Task to carry out: Look through the listing below for the string "vector". Show each line where it occurs.

Dataset records:
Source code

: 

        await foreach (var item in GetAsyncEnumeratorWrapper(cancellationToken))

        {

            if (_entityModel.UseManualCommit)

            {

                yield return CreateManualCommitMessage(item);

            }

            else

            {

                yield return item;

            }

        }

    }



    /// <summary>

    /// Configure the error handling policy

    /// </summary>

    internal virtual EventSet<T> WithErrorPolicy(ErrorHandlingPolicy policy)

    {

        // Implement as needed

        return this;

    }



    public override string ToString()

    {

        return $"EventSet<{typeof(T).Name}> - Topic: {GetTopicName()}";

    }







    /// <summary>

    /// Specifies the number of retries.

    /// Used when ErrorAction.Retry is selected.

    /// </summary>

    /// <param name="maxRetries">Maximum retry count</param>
...
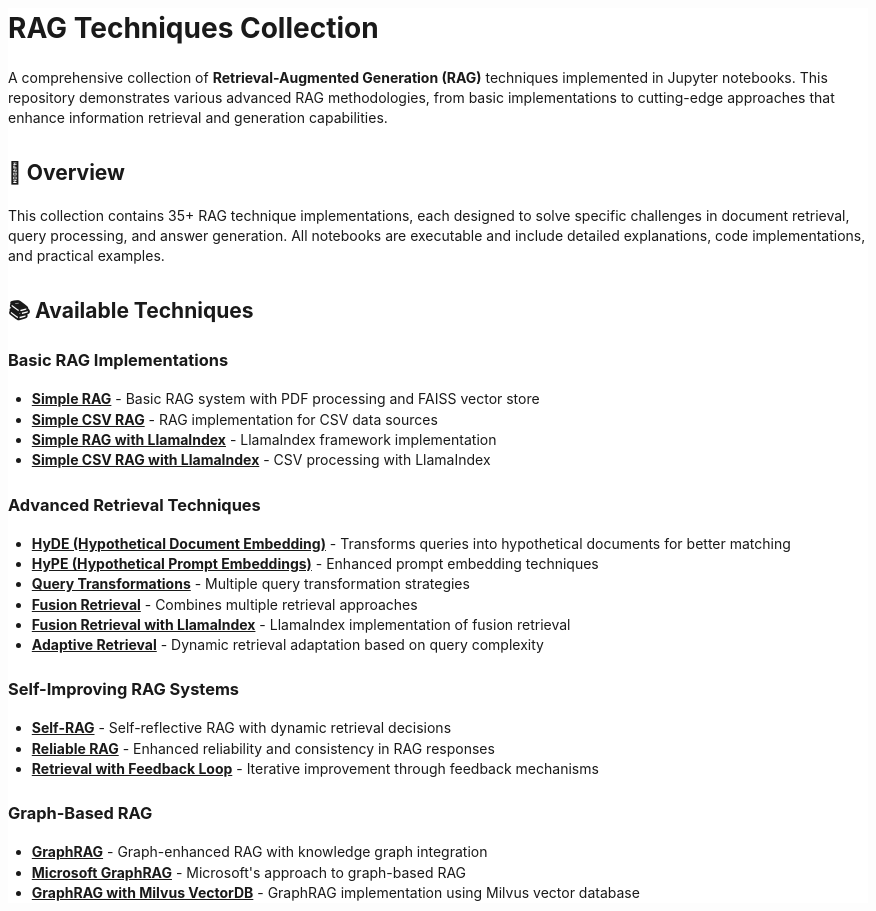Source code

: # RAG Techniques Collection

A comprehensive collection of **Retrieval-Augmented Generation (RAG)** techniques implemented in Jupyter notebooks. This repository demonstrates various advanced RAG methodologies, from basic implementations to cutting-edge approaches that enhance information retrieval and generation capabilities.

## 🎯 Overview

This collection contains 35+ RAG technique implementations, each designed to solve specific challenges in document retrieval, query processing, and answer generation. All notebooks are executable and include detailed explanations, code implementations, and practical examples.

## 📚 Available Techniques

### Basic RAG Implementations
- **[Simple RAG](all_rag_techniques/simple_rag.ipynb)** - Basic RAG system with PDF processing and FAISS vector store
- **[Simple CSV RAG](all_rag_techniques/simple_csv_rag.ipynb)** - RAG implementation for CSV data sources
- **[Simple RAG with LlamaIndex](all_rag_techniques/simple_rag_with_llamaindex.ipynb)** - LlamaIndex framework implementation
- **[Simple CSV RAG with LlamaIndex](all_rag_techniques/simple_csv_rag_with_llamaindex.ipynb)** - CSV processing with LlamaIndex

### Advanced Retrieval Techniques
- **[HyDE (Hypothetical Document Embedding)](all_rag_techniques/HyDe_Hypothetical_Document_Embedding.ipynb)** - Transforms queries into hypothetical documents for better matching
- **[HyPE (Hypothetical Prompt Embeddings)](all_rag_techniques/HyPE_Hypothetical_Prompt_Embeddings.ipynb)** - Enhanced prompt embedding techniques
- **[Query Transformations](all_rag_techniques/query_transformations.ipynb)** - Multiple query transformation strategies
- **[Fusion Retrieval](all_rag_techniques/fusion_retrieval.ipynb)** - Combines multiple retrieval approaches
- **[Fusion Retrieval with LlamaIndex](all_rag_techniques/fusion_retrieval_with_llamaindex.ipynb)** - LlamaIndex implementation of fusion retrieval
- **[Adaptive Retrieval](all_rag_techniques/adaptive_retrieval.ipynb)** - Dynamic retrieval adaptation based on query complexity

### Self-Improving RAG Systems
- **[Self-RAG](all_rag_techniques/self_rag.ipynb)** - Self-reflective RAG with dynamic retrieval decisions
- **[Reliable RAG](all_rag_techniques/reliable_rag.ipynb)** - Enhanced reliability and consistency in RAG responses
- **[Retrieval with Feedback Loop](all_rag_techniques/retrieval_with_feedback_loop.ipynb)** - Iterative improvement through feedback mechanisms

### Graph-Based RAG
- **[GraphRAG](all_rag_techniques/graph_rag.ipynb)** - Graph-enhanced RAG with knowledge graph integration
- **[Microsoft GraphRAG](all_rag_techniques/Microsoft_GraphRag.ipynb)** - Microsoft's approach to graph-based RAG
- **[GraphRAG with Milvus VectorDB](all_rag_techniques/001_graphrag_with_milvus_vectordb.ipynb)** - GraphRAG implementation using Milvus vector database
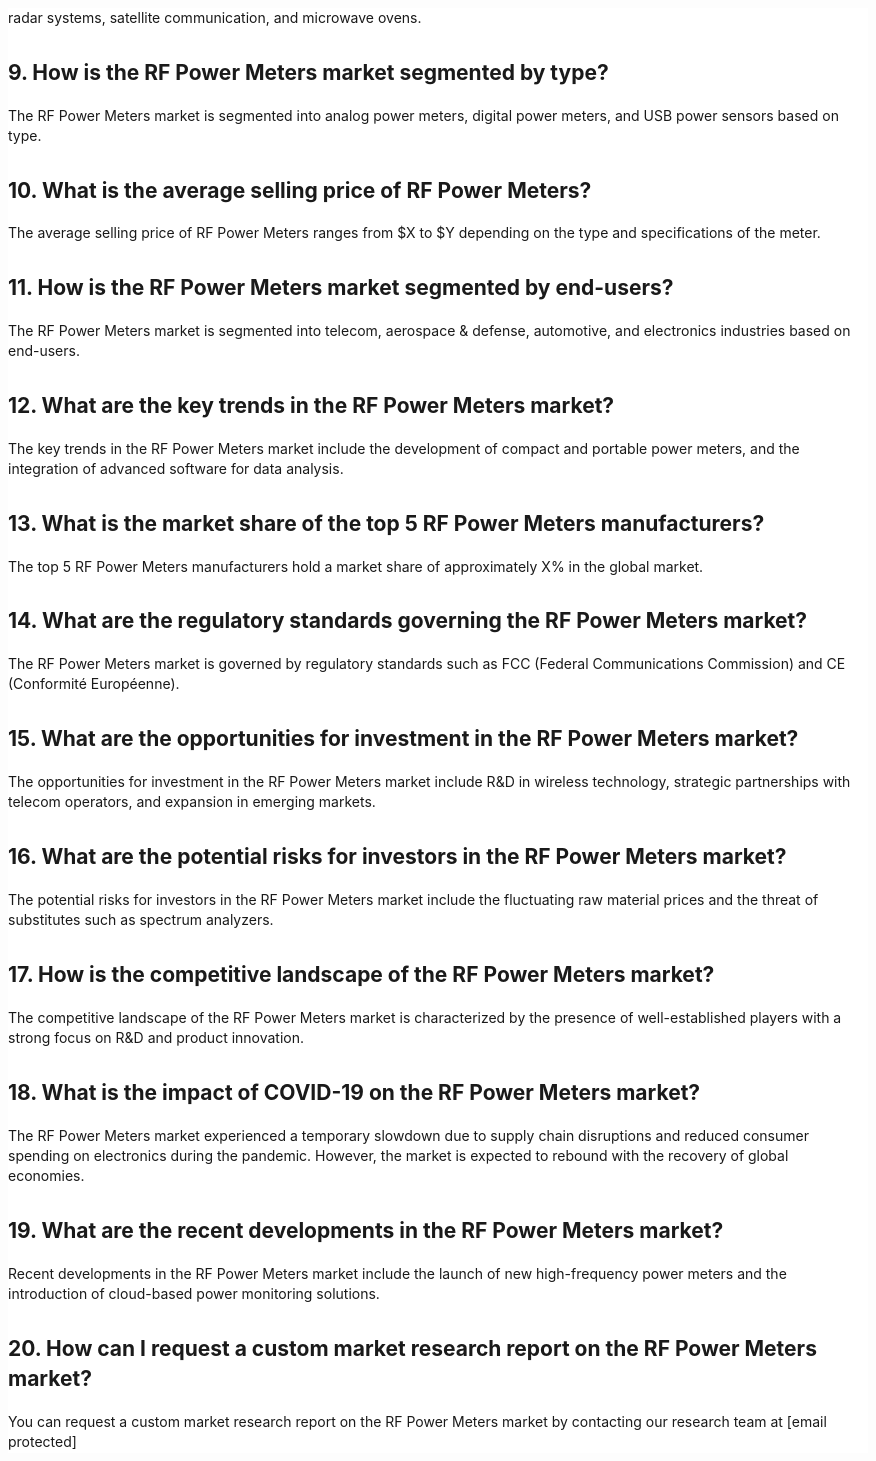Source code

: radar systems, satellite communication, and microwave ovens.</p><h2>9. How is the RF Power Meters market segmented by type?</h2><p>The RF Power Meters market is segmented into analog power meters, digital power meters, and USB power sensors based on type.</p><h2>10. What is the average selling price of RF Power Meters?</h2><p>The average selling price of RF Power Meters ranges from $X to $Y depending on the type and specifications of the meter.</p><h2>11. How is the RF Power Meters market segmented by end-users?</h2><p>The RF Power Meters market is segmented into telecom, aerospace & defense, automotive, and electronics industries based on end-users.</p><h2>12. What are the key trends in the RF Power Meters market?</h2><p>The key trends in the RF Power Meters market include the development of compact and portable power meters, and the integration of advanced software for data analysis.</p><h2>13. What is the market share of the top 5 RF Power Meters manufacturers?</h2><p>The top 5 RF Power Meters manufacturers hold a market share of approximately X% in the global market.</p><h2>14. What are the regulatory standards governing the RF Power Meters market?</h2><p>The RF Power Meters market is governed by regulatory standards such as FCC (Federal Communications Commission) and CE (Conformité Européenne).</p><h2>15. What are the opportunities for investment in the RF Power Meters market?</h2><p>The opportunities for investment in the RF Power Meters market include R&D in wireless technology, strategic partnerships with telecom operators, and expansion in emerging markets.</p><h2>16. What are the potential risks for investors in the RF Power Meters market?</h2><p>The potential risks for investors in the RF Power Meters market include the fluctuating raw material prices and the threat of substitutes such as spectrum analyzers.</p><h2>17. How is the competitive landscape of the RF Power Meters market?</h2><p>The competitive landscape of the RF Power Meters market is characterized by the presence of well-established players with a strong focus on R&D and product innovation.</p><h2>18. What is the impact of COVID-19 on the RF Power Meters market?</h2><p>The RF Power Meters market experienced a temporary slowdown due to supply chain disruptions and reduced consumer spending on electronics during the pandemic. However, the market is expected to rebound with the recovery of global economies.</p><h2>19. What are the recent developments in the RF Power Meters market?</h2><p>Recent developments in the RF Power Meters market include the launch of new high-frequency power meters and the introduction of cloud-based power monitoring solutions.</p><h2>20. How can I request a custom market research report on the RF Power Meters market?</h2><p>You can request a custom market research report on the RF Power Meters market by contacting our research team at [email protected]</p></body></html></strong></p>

Answer space:
- **[Simple RAG](all_rag_techniques/simple_rag.ipynb)** - Basic RAG system with PDF processing and FAISS vector store
- **[GraphRAG with Milvus VectorDB](all_rag_techniques/001_graphrag_with_milvus_vectordb.ipynb)** - GraphRAG implementation using Milvus vector database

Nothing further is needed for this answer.